In today’s Guardian:
Train versus plane: with many domestic flights banned in France, we test its rail network
Visionary policy or pipe dream? An 18-day, 3,000km loop from Paris to the Atlantic and Mediterranean and back should tell us
www.theguardian.com
I bought a “one country” Interrail pass for £201 and set off on a circular loop round France by train, to see whether Macron’s policy was visionary policy or a pipe dream that discounted the strain it would put on crumbling public infrastructure. The 18-day route I’d plotted used trains from high-speed TGVs to rickety regional TERs, blending major cities with small towns. Arriving on the Eurostar in Paris, I’d head west towards Nantes, down the Atlantic coast to Bordeaux and seaside resort Soulac-sur-Mer, across the south to Narbonne and Marseille, before heading across country to the ancient volcanic region of Chaîne des Puys, before returning to Paris...
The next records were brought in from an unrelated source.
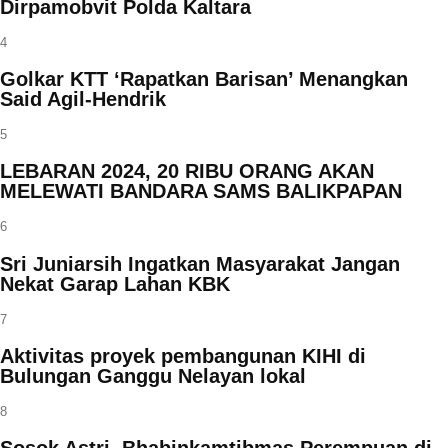
Dirpamobvit Polda Kaltara
4
Golkar KTT ‘Rapatkan Barisan’ Menangkan
Said Agil-Hendrik
5
LEBARAN 2024, 20 RIBU ORANG AKAN
MELEWATI BANDARA SAMS BALIKPAPAN
6
Sri Juniarsih Ingatkan Masyarakat Jangan
Nekat Garap Lahan KBK
7
Aktivitas proyek pembangunan KIHI di
Bulungan Ganggu Nelayan lokal
8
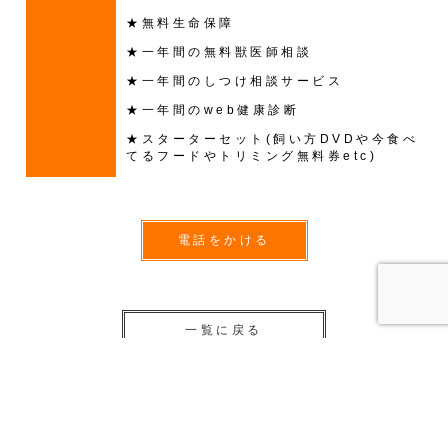
★無料生命保障
★一年間の無料獣医師相談
★一年間のしつけ相談サービス
★一年間のweb健康診断
★スターターセット(飼い方DVDや今食べ
てるフードやトリミング無料券etc)
電話をかける
一覧に戻る
子犬・子猫販売一覧
トイプードル ♀ ビスコbaby 190829103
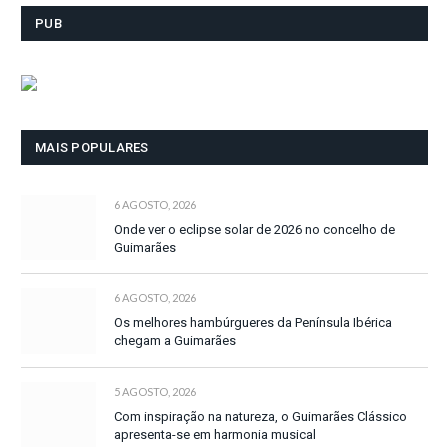
PUB
MAIS POPULARES
6 AGOSTO, 2026
Onde ver o eclipse solar de 2026 no concelho de
Guimarães
6 AGOSTO, 2026
Os melhores hambúrgueres da Península Ibérica
chegam a Guimarães
5 AGOSTO, 2026
Com inspiração na natureza, o Guimarães Clássico
apresenta-se em harmonia musical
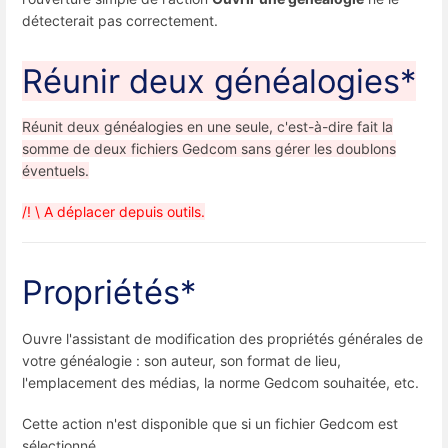
détecterait pas correctement.
Réunir deux généalogies*
Réunit deux généalogies en une seule, c'est-à-dire fait la
somme de deux fichiers Gedcom sans gérer les doublons
éventuels.
/! \ A déplacer depuis outils.
Propriétés*
Ouvre l'assistant de modification des propriétés générales de
votre généalogie : son auteur, son format de lieu,
l'emplacement des médias, la norme Gedcom souhaitée, etc.
Cette action n'est disponible que si un fichier Gedcom est
sélectionné.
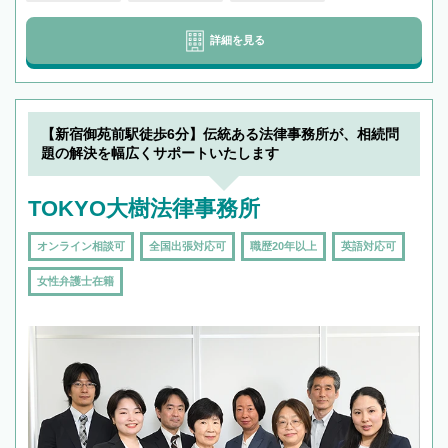
詳細を見る
【新宿御苑前駅徒歩6分】伝統ある法律事務所が、相続問
題の解決を幅広くサポートいたします
TOKYO大樹法律事務所
オンライン相談可
全国出張対応可
職歴20年以上
英語対応可
女性弁護士在籍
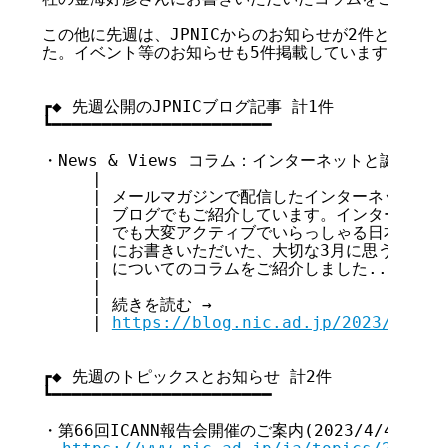
この他に先週は、JPNICからのお知らせが2件と、Web
た。イベント等のお知らせも5件掲載しています。

┏◆ 先週公開のJPNICブログ記事 計1件

┗━━━━━━━━━━━━━━━━━━━━━━

・News & Views コラム：インターネットと誕生日(202
     |

     | メールマガジンで配信したインターネットに関す
     | ブログでもご紹介しています。インターネッ
     | でも大変アクティブでいらっしゃる日本電気
     | にお書きいただいた、大切な3月に思うインタ
     | についてのコラムをご紹介しました...

     |

     | 続きを読む →

     | 
https://blog.nic.ad.jp/2023/8727/
┏◆ 先週のトピックスとお知らせ 計2件

┗━━━━━━━━━━━━━━━━━━━━━━

・第66回ICANN報告会開催のご案内(2023/4/4)
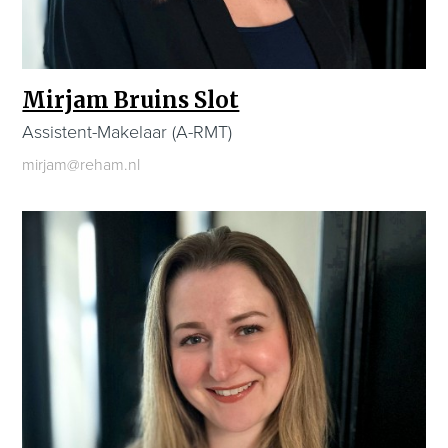
Mirjam Bruins Slot
Assistent-Makelaar (A-RMT)
mirjam@reham.nl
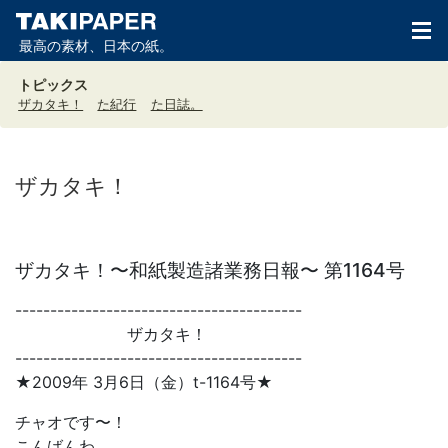
最高の素材、日本の紙。
トピックス
ザカタキ！
た紀行
た日誌。
ザカタキ！
ザカタキ！〜和紙製造諸業務日報〜 第1164号
-----------------------------------------
ザカタキ！
-----------------------------------------
★2009年 3月6日（金）t-1164号★
チャオです〜！
こんばんわ。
I’m fairly sure that if this report was about the UK, a train so over crowded that someone was almost injured by flying luggage would be the lead and headline. The graffitied train would probably be the main image. No mention of lines closed in recent decades, or the very infrequent service on most rural lines....I had a new respect for the scale and breadth of the French rail network. When I told this to a waiter in a Clermont cafe, he shook his head and told me French trains were “too complicated”, “too old” and “too slow”. When I said they were still far superior to British trains he burst into laughter.